----- VORLIEGENDER TEXT

© JUNGE FREIHEIT Verlag GmbH & Co.  www.jungefreiheit.de  43/11 / 21. Oktober 2011

Antifa heißt: Kampf gegen die SPD
Die Biographie des „Focus“-Redakteurs Armin Fuhrer über den KPD-Führer Ernst Thälmann
Hans-Joachim von Leesen

Wer westlich der Elbe aufgewachsen ist, dem sagt meist der Name Ernst Thälmann nichts. Die Landsleute östlich der Elbe hingegen, denen man 45 Jahre lang die sowjetische These eingetrichtert hat, Thälmann sei ein Kämpfer für die Rechte des Proletariats gewesen, haben offenbar nichts dagegen, daß immer noch mehr als 600 Straßen und Plätze seinen Namen tragen. Da könnte es hilfreich sein, wenn zu den bereits vorhandenen neuen Biographien eine moderne, dazu noch leicht lesbare aus der Feder des namhaften Journalisten Armin Fuhrer hinzukommt: „Ernst Thälmann. Soldat des Proletariats“. Die Lektüre dürfte diesen und jenen veranlassen, darüber nachzudenken, ob es nicht an der Zeit wäre, die sich in den Straßennamen und Ehrenmalen dokumentierte Verehrung auf eine sachliche Beurteilung zu reduzieren.

Ernst Thälmann, der sich selbst „Teddy“ nannte, 1886 in Hamburg geboren, wuchs auf unter den in jener Zeit tatsächlich auf schlimme Weise ausgebeuteten Arbeitern, so daß es nicht verwundern kann, daß er in der SPD die politische Heimat finden mußte. Auf dem Umweg über die Unabhängige Sozialdemokratische Partei (USPD), der linken Abspaltung der SPD von 1917, stieß er im Oktober 1920 zur Kommunistischen Partei. Sie lehnte die Bestrebung der SPD ab, durch Reformen die inzwischen gegründete Weimarer Demokratie zu einem gerechteren sozialen Staat umzuformen, und wollte stattdessen nach dem russischen Vorbild aus Deutschland eine sowjetische Räterepublik machen.

----------

*AUSZUFÜHRENDE AUFGABEN*:
(a) Schreib aus der Rezension zur Thälmann-Biographie die Passage ab, die mit „Ernst Thälmann, der“ beginnt und bis einschließlich „sowjetische Räterepublik machen.“ reicht.
(b) Stimmen die folgenden Aussagen mit der Rezension zur Thälmann-Biographie überein? Antworte jeweils mit Ja oder Nein und zitiere die entscheidenden Worte wörtlich.
(i) Thälmann wurde 1886 in Hamburg geboren.
(ii) Thälmann wechselte direkt von der SPD zur Kommunistischen Partei.
(iii) Mehr als 600 Straßen und Plätze tragen noch heute Thälmanns Namen.

----- VORLIEGENDE AUFLISTUNG

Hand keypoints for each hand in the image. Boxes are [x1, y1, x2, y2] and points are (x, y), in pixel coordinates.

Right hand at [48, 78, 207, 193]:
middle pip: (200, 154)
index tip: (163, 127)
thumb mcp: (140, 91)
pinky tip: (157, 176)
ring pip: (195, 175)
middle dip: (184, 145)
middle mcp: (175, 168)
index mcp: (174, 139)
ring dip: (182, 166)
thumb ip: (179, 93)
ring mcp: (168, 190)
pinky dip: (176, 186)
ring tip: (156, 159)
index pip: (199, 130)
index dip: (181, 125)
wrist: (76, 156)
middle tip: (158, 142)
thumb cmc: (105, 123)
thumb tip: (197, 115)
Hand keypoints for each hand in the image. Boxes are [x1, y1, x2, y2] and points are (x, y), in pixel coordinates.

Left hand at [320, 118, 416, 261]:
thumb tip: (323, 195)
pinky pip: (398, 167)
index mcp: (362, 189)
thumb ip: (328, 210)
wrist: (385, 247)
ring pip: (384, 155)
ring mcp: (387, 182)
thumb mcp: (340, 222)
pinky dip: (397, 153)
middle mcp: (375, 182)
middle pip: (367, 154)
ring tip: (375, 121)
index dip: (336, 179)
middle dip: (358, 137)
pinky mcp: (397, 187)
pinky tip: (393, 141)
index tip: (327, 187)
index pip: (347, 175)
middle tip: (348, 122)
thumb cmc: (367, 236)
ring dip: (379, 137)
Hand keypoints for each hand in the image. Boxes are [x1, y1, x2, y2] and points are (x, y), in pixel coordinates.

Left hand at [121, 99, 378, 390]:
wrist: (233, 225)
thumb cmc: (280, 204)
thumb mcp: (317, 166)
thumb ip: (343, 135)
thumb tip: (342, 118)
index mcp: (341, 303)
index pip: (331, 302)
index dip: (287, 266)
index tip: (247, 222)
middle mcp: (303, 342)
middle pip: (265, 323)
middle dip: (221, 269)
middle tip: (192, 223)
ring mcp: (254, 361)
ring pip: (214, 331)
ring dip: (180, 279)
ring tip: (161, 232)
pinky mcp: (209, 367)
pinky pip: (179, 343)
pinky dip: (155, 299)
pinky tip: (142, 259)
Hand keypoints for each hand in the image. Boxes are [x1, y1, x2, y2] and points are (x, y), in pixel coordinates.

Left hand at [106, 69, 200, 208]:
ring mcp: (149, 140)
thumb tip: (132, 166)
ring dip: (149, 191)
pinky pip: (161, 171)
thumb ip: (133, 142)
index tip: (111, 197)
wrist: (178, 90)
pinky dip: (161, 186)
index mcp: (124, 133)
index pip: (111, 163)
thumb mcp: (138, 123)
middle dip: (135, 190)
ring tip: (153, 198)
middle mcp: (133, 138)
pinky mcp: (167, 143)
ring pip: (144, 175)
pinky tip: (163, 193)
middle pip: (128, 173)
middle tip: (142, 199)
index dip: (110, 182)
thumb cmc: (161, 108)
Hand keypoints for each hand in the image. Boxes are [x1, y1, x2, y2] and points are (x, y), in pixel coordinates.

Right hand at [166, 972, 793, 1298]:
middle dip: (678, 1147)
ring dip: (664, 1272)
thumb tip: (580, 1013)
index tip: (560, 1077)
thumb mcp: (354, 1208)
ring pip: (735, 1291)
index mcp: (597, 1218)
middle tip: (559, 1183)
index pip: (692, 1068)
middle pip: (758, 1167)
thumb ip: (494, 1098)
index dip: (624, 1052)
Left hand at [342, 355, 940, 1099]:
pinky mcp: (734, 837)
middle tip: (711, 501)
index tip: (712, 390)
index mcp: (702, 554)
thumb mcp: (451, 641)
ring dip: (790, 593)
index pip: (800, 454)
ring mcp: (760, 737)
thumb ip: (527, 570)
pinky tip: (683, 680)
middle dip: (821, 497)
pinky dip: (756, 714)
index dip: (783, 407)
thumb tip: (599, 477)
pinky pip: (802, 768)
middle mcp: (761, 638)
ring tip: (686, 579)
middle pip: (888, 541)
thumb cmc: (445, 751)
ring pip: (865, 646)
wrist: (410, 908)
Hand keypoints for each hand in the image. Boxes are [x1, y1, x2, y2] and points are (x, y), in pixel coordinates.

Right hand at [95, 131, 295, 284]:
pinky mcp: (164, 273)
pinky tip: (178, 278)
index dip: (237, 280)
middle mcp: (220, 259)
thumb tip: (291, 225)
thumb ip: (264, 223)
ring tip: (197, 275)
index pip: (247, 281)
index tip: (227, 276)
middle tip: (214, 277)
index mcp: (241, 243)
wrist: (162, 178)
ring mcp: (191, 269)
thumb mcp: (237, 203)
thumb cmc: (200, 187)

----------

*LÖSUNGEN ZUR ÜBUNG*:
(a)
Ernst Thälmann, der sich selbst „Teddy“ nannte, 1886 in Hamburg geboren, wuchs auf unter den in jener Zeit tatsächlich auf schlimme Weise ausgebeuteten Arbeitern, so daß es nicht verwundern kann, daß er in der SPD die politische Heimat finden mußte. Auf dem Umweg über die Unabhängige Sozialdemokratische Partei (USPD), der linken Abspaltung der SPD von 1917, stieß er im Oktober 1920 zur Kommunistischen Partei. Sie lehnte die Bestrebung der SPD ab, durch Reformen die inzwischen gegründete Weimarer Demokratie zu einem gerechteren sozialen Staat umzuformen, und wollte stattdessen nach dem russischen Vorbild aus Deutschland eine sowjetische Räterepublik machen.

(b)
(i) Ja: „1886 in Hamburg geboren“
(ii) Nein: „Auf dem Umweg über die Unabhängige Sozialdemokratische Partei (USPD), der linken Abspaltung der SPD von 1917, stieß er im Oktober 1920 zur Kommunistischen Partei.“
(iii) Ja: „immer noch mehr als 600 Straßen und Plätze seinen Namen tragen“